= The Nettle Spinner =

Flemish and French fairy tale collected by Charles Deulin

The Nettle Spinner is a Flemish and French fairy tale collected by Charles Deulin in Contes du roi Cambrinus under the title La Fileuse d'orties. Andrew Lang included it in The Red Fairy Book.

==Synopsis==

A great lord was so cruel to his peasants that they called him Burchard the Wolf. His wife was kind and generous, and would secretly do good for those whom her husband wronged.

One day Burchard saw a peasant woman named Renelde. He told her if she came to the castle, he would make her the countess's lady-maid. She refused because she had to look after her grandmother, and was betrothed to a huntsman named Guilbert. He returned again, offering to make her a lady-in-waiting, and then to dismiss the countess and marry her. The last offer would not have moved her even if she had wanted to be the countess, because the countess had helped her when her grandmother was ill.

Sometime later, he saw her spinning flax, and asked what she was about. She told him she was making her wedding shift, as she was to be married, if he gave his leave. He told her that she must spin nettles instead, to make her shift and his shroud, because she would not marry until he was laid in his grave. Guilbert offered to kill the count. Renelde refused because it would be murder, and besides, the countess had been kind to her. Her grandmother suggested that she try spinning the nettles.

She found she could make good thread of them, and when Burchard came by again, she showed him her shift. She began on the shroud, and Burchard felt ill that evening. He sent soldiers to throw her into the river, but she struggled to shore and went on spinning. When they tried to tie a stone to her neck, it released itself, and she made it to shore. The Count had himself carried to the cottage—he was too ill to walk—and tried to shoot her, but the bullet rebounded harmlessly. He broke the spinning wheel, but it was repaired the next day. He had her tied and set guards, but the guards fell asleep and the bonds untied themselves. He had every nettle uprooted, but they instantly sprouted again, even in her cottage. Every day the Count grew worse, and the Countess found out why. She asked Renelde to stop, and she did.
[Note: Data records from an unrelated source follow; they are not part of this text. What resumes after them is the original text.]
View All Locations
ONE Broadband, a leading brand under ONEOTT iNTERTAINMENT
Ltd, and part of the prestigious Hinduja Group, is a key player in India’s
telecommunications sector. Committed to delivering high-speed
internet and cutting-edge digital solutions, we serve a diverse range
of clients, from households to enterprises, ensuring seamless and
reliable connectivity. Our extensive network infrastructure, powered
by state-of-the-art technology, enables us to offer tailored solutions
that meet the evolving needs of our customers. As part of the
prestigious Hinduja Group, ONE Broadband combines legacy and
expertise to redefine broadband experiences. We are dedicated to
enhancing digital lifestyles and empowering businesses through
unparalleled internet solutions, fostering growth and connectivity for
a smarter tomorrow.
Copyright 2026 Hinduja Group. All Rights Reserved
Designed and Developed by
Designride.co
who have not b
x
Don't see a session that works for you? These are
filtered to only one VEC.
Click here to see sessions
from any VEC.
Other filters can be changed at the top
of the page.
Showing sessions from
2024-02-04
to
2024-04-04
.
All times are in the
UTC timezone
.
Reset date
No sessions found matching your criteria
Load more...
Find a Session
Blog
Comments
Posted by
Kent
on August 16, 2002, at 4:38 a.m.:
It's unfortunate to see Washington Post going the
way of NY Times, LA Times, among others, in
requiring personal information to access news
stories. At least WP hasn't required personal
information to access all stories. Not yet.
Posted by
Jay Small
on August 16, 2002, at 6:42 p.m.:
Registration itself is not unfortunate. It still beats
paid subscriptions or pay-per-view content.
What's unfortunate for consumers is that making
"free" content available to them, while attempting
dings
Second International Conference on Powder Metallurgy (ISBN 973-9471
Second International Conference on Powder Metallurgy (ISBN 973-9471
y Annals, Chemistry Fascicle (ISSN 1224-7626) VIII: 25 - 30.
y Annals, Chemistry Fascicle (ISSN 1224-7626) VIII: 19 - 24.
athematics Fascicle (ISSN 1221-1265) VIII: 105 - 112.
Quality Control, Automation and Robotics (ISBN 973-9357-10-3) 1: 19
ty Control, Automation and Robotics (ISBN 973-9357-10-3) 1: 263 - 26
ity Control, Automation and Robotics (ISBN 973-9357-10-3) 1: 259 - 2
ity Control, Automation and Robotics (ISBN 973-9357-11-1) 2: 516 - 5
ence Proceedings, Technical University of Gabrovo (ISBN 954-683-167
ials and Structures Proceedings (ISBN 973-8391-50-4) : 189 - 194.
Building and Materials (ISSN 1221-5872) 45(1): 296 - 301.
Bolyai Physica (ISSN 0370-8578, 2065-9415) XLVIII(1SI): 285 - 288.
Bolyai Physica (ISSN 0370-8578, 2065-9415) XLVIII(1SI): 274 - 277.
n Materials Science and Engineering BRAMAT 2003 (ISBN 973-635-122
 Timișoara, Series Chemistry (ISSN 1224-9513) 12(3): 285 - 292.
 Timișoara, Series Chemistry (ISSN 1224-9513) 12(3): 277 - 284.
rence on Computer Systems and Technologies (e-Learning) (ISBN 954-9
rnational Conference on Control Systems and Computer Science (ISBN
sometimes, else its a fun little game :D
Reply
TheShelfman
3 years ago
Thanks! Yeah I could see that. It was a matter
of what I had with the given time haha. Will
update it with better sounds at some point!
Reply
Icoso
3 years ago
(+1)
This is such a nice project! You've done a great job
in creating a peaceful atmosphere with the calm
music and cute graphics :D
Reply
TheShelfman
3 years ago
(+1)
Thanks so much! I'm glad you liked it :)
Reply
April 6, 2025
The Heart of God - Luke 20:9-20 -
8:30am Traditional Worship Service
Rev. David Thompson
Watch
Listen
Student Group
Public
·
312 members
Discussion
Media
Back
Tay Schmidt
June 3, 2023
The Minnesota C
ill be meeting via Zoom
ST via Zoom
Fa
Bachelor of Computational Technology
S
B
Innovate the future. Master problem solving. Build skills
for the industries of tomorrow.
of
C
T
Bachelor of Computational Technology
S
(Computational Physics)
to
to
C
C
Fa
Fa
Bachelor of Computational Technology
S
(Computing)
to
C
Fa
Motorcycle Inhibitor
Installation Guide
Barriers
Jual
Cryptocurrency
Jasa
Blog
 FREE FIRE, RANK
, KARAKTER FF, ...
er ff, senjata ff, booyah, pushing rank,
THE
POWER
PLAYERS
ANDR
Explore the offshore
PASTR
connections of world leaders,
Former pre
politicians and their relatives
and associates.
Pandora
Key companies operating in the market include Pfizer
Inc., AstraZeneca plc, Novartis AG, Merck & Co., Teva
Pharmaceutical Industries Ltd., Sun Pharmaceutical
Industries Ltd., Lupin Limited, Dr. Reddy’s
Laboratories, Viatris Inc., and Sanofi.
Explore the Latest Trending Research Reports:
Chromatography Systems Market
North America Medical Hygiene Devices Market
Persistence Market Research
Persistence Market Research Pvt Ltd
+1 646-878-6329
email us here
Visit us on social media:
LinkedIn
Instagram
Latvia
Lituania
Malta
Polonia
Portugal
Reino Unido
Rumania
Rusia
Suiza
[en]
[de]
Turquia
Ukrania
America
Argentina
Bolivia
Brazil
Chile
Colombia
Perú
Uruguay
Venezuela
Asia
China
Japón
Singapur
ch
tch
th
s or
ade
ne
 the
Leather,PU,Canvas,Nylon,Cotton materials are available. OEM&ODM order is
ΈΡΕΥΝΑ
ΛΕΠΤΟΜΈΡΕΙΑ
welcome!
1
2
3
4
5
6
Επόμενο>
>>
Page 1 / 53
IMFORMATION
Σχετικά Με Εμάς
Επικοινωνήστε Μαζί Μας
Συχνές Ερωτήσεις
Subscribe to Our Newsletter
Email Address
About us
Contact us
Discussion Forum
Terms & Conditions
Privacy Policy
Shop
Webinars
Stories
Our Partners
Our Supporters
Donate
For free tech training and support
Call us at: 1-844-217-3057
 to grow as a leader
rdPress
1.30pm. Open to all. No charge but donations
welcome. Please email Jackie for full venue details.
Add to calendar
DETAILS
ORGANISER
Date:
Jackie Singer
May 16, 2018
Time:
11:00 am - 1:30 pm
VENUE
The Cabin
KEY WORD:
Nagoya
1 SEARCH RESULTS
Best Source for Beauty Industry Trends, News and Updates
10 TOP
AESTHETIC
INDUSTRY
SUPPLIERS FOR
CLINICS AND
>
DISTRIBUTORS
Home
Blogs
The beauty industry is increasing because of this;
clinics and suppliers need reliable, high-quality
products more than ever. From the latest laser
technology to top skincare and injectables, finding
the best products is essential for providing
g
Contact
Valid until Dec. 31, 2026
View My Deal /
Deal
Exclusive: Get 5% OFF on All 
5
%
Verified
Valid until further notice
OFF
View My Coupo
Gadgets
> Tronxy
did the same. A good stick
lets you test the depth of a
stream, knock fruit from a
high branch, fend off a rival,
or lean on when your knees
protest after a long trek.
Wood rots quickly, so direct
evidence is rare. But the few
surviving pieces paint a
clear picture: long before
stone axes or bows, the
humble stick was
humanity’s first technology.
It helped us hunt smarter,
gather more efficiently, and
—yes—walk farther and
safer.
The count recovered but still refused Renelde permission to marry Guilbert. After a year, Guilbert left. Another year went by, and Burchard fell ill again, though Renelde had not started spinning again. He grew worse and worse and longed for death, but could not die. Then he realized that his shroud was not ready. He sent word to Renelde to prepare it. His pains grew less as she spun, wove, and sewed. When she took the last stitch he died.

Soon after this, Guilbert returned. He still loved Renelde and married her.